*** Data

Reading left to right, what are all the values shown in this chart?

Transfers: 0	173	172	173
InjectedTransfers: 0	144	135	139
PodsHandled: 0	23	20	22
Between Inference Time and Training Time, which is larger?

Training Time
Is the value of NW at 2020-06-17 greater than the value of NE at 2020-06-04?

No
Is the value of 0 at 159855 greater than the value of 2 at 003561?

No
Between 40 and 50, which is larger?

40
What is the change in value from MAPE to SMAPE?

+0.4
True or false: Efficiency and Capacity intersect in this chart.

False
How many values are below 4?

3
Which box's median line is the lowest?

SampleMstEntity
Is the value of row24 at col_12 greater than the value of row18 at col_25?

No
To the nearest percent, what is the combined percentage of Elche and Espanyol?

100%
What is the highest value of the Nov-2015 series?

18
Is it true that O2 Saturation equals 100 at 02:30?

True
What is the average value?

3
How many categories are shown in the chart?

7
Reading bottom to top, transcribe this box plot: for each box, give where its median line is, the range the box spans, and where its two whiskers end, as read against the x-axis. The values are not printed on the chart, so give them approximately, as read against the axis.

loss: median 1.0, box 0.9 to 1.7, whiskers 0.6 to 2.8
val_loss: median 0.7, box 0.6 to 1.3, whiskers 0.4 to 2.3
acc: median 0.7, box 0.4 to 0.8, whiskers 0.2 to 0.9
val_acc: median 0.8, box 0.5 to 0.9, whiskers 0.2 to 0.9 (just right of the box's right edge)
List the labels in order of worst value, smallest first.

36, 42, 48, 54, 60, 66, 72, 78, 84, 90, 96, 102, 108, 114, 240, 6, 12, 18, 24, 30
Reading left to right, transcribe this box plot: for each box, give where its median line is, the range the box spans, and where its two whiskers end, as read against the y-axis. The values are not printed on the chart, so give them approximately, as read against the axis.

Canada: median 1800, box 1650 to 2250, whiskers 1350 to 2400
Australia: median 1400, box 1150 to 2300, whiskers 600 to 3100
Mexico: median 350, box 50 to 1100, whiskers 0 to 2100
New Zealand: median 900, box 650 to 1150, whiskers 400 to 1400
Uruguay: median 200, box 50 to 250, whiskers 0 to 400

******

Task statement -
Report each line of the listing above that contains the word "Time", reproducing every such line in full.

Exercise output -
Between Inference Time and Training Time, which is larger?
Training Time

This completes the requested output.